Last month we changed how Mentor126.ai handles assessment scoring. The new logic was cleaner, faster, and better aligned with how sales managers actually think about rep development. It took four hours to build.
It also broke three other features.
Not because the code was wrong. The code was exactly what we asked for. The problem was that the scoring change had implications for the profile assignment engine, the course recommendation logic, and the benchmarking comparisons, and none of those implications were written down anywhere the AI could find them.

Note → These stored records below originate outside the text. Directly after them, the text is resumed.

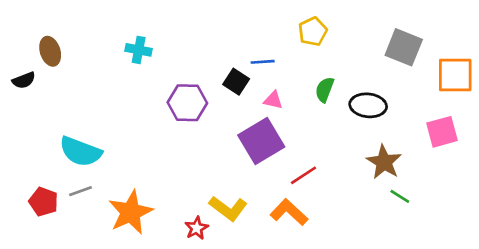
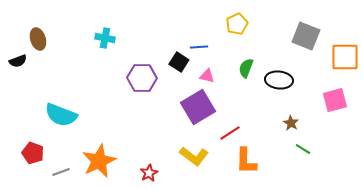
brown star: (384, 162) -> (291, 123), size x0.6
gray line: (80, 191) -> (61, 172), moved
yellow L-shape: (228, 208) -> (194, 156), moved
orange L-shape: (289, 212) -> (246, 161), moved, turned -132

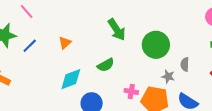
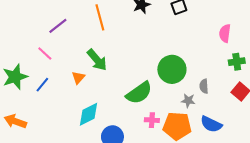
pink line: (27, 12) -> (45, 53), moved
green arrow: (117, 30) -> (97, 60), moved
green semicircle: (106, 65) -> (139, 93), moved, size x1.5

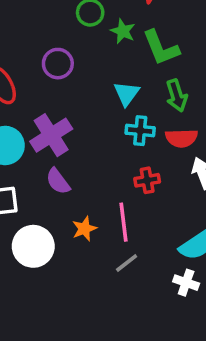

We'd made the decision to change scoring in a conversation. We'd discussed the downstream effects in a Slack thread. We'd even agreed on how to handle the profile assignment edge case, verbally, on a call. Then we prompted Claude Code to implement the scoring change and nothing else, because that's what was in the ticket.
The AI did its job perfectly. We failed to give it the full picture.
This keeps happening. Not just to us.
The pattern
If you're building with AI agents: Claude Code, Cursor, Copilot, whatever, you have probably noticed a version of this. The agent is fast, capable, and increasingly good at writing production-quality code. But it keeps doing things you thought you had already resolved.
It's not forgetting. It never knew.
The decisions that govern how your product works live in a scattered constellation of artifacts: a PRD that was accurate three weeks ago, a Notion page with seven conflicting comment threads, a Slack message from your co-founder that starts with "actually, I changed my mind about…", and the most dangerous artifact of all. Your own memory.
Every time you start a new AI coding session, you're doing a lossy compression of that constellation into a prompt. You leave things out. You forget which decisions superseded which. You reference a requirement that was quietly deprecated two sprints ago.
The agent doesn't know any of this. It can't. There's no system of record for it to check.
What a system of record would look like
Think about how a well-run legal system works. When a court makes a ruling, it becomes precedent. Future cases reference it. If a new ruling overturns the old one, both the original decision and the reversal are on the record. You can trace the logic. You can see what changed and why.
Now think about how decisions work at your startup.
Someone decides to change the pricing model. That decision lives in a meeting note, maybe. The implications for the billing system, the onboarding flow, and the sales demo script are discussed in three separate conversations. Two happen in Slack. One over coffee. None of them are connected to the original decision in any retrievable way.
Six weeks later, an AI agent builds a new feature that references the old pricing model. Because that's what's in the PRD. And nobody updated the PRD, because updating PRDs is boring and there's always something more urgent.
This is the canonical document problem. Not that documents don't exist. They do, in abundance. The problem is that no document is authoritative. No document is the canonical version. And when nothing is canonical, everything is negotiable, including decisions you made months ago.
Why this matters more now
When humans wrote all the code, the canonical document problem was a management tax. It slowed things down, caused the occasional misalignment, and generated some frustrating meetings. But humans have context. They remember the conversation over coffee. They can ping someone on Slack and ask "didn't we decide to do X?" They compensate.
AI agents don't compensate. They execute. If the context is wrong, the output is wrong: confidently, quickly, and at scale.
We're entering a period where the speed of code generation is outpacing the speed of decision documentation by an order of magnitude. You can ship a feature in an hour. Updating the requirements to reflect what you decided last Tuesday? That takes discipline nobody has budgeted for.
The faster your AI agents can build, the more expensive your documentation debt becomes. That's the inversion nobody's talking about.
What we're doing about it
At Mentor126.ai, we started tracking what I've been calling "context cost": the time and rework attributable to decisions that weren't captured, requirements that drifted, or implications that were discussed but never documented. The API cost to run Claude Code is $400–700 for a major build sprint. The context cost is multiples of that.
The fix isn't "better prompting." It's a better way to understand company context.
A canonical version of every important decision: what was decided, when, why, and what it affects. Not a wiki that nobody updates. Not a PRD that's three versions behind. A living document that the AI agent can reference before it writes a single line of code.
I'm not going to pretend we've solved this. We haven't. But we've started building the infrastructure for it, and the early results are promising enough that I'll be writing more about the approach over the coming weeks.
If you're building with AI agents and you keep finding yourself re-explaining things you thought were settled, the problem isn't the agent. It's that you don't have a system of record for the decisions that govern your product. Everything downstream of that: the prompts, the code, the features. Only as good as the documents upstream.
Fix the documents. The rest follows.